Copy the lines again, everything from the one containing "genus: Sisymbrium" down to the last line, with "locality" changed to "location" and the rest left as it is.

-- Start --

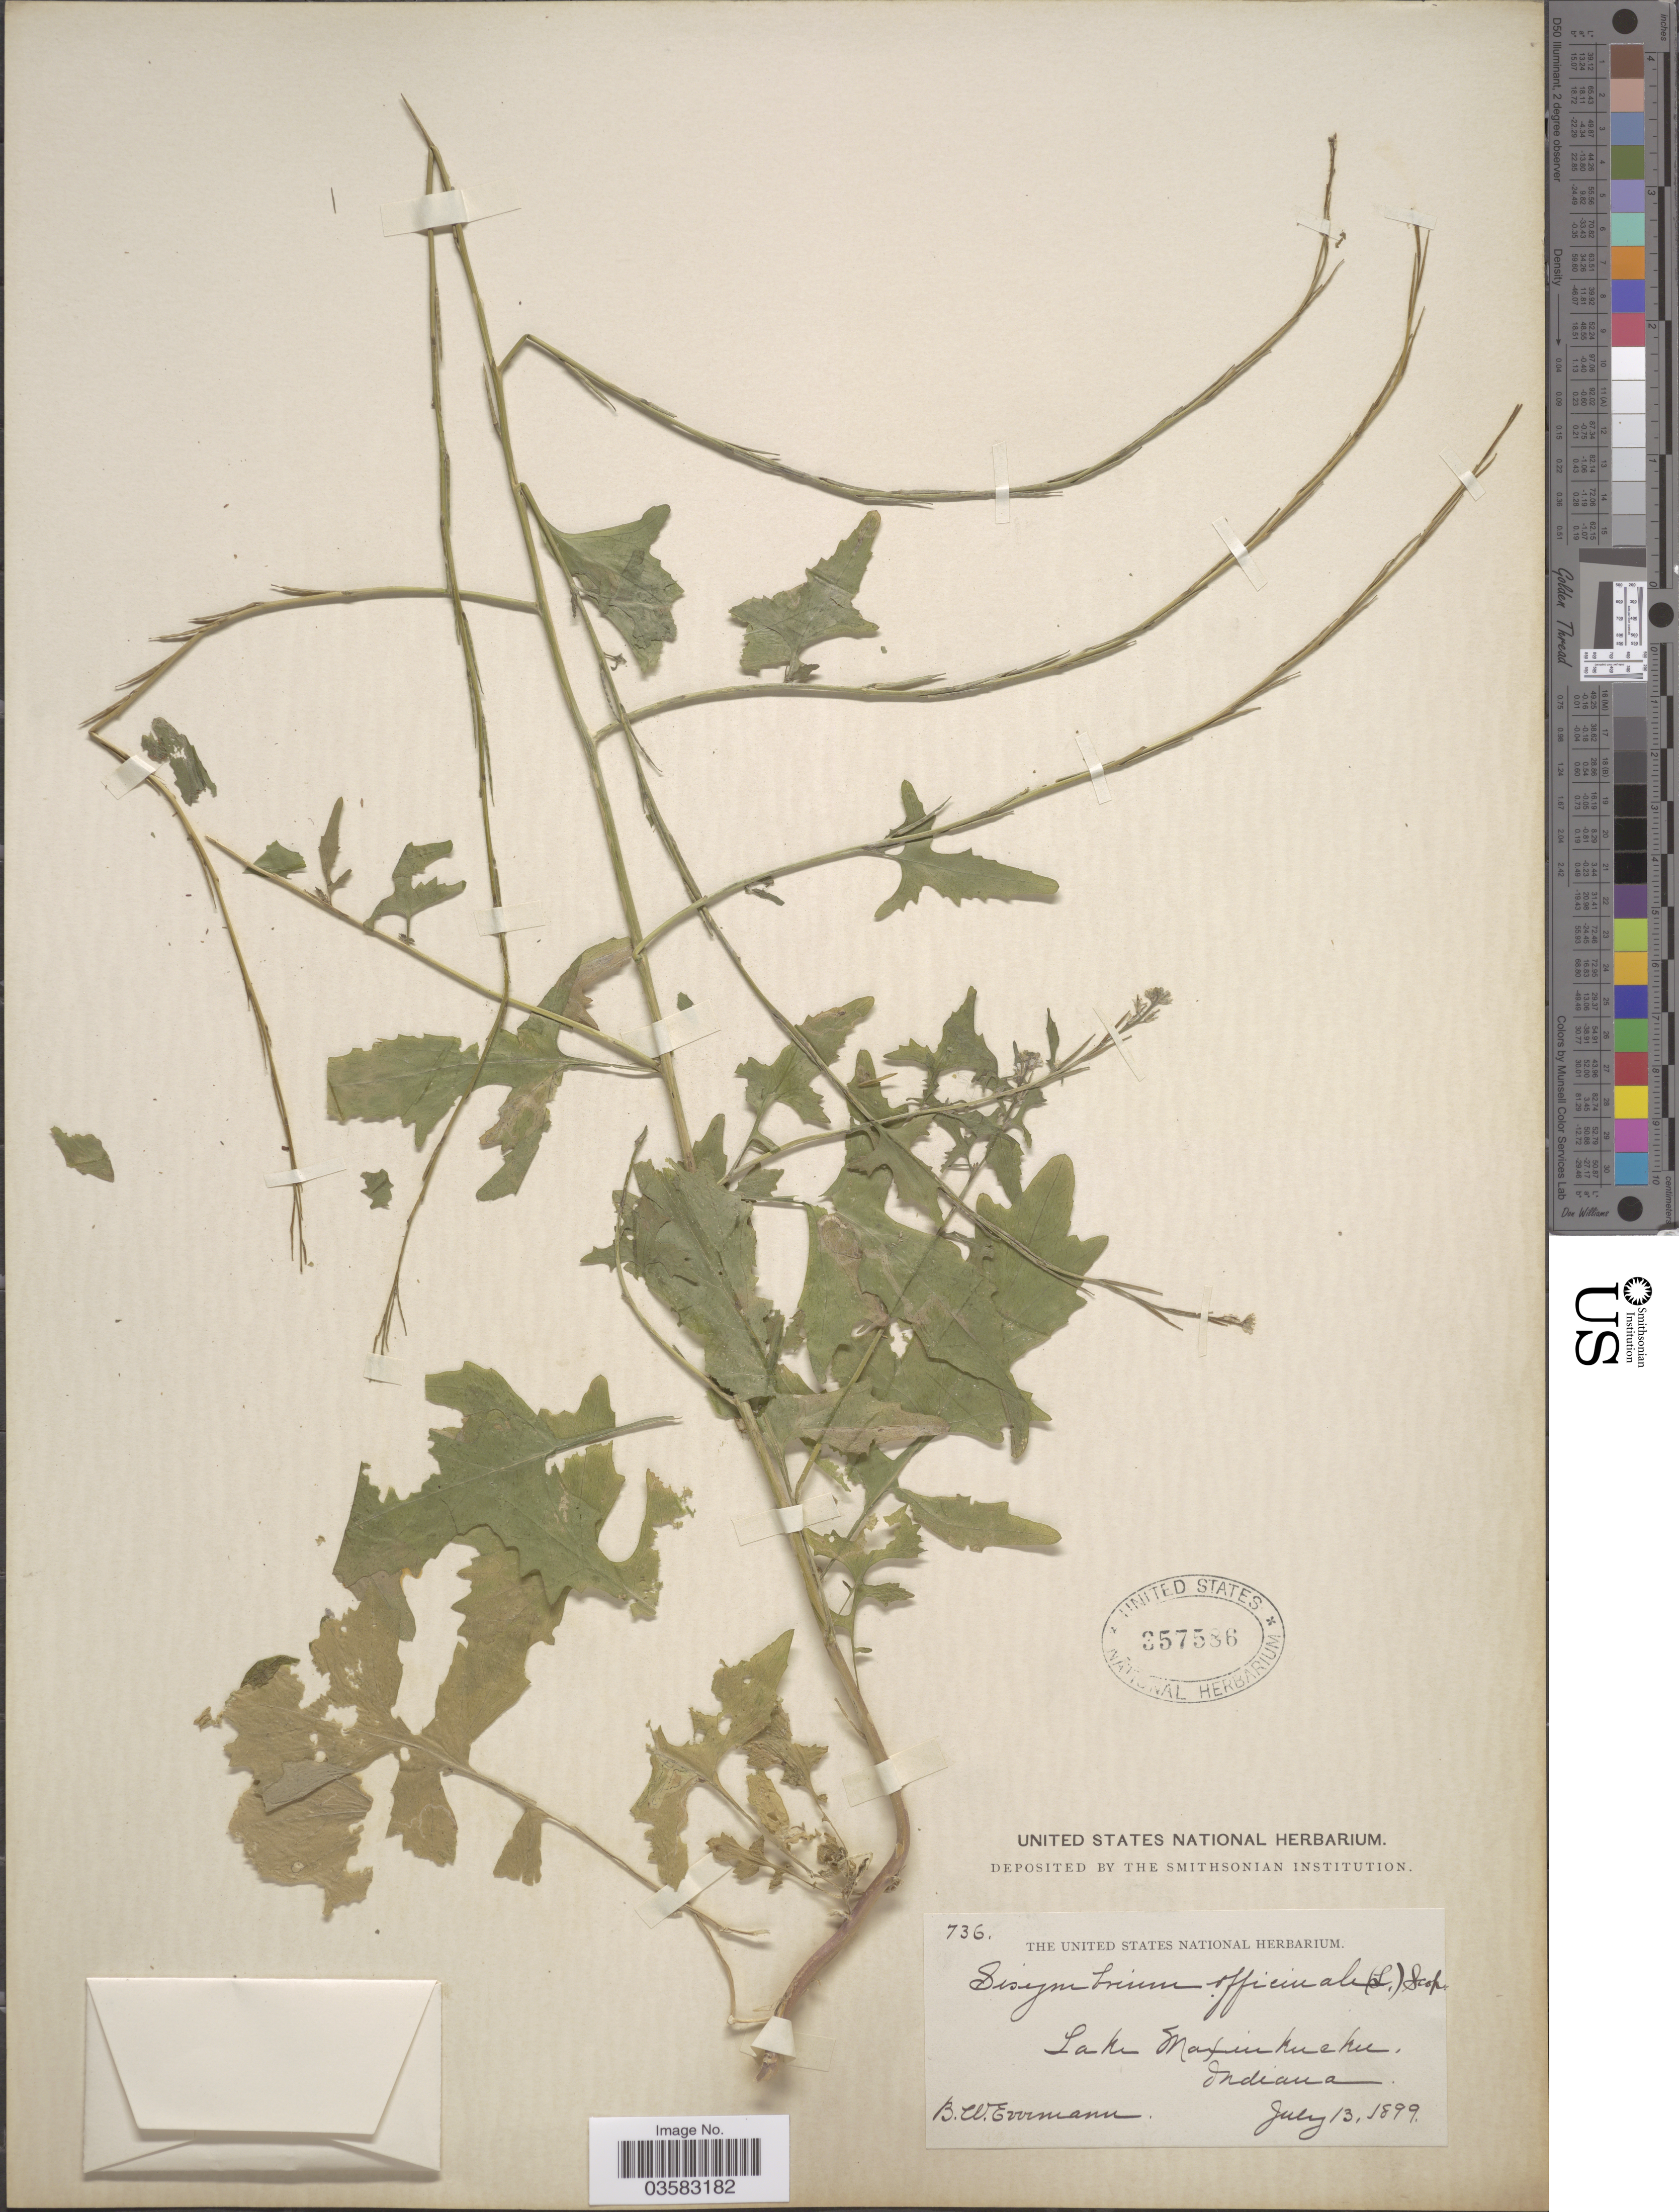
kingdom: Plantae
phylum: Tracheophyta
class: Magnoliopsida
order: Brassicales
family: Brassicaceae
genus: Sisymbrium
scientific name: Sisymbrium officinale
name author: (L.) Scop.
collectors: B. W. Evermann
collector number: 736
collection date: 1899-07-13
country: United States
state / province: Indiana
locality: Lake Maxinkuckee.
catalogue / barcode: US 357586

-- End --

**Response for this exercise:**
genus: Sisymbrium
scientific name: Sisymbrium officinale
name author: (L.) Scop.
collectors: B. W. Evermann
collector number: 736
collection date: 1899-07-13
country: United States
state / province: Indiana
location: Lake Maxinkuckee.
catalogue / barcode: US 357586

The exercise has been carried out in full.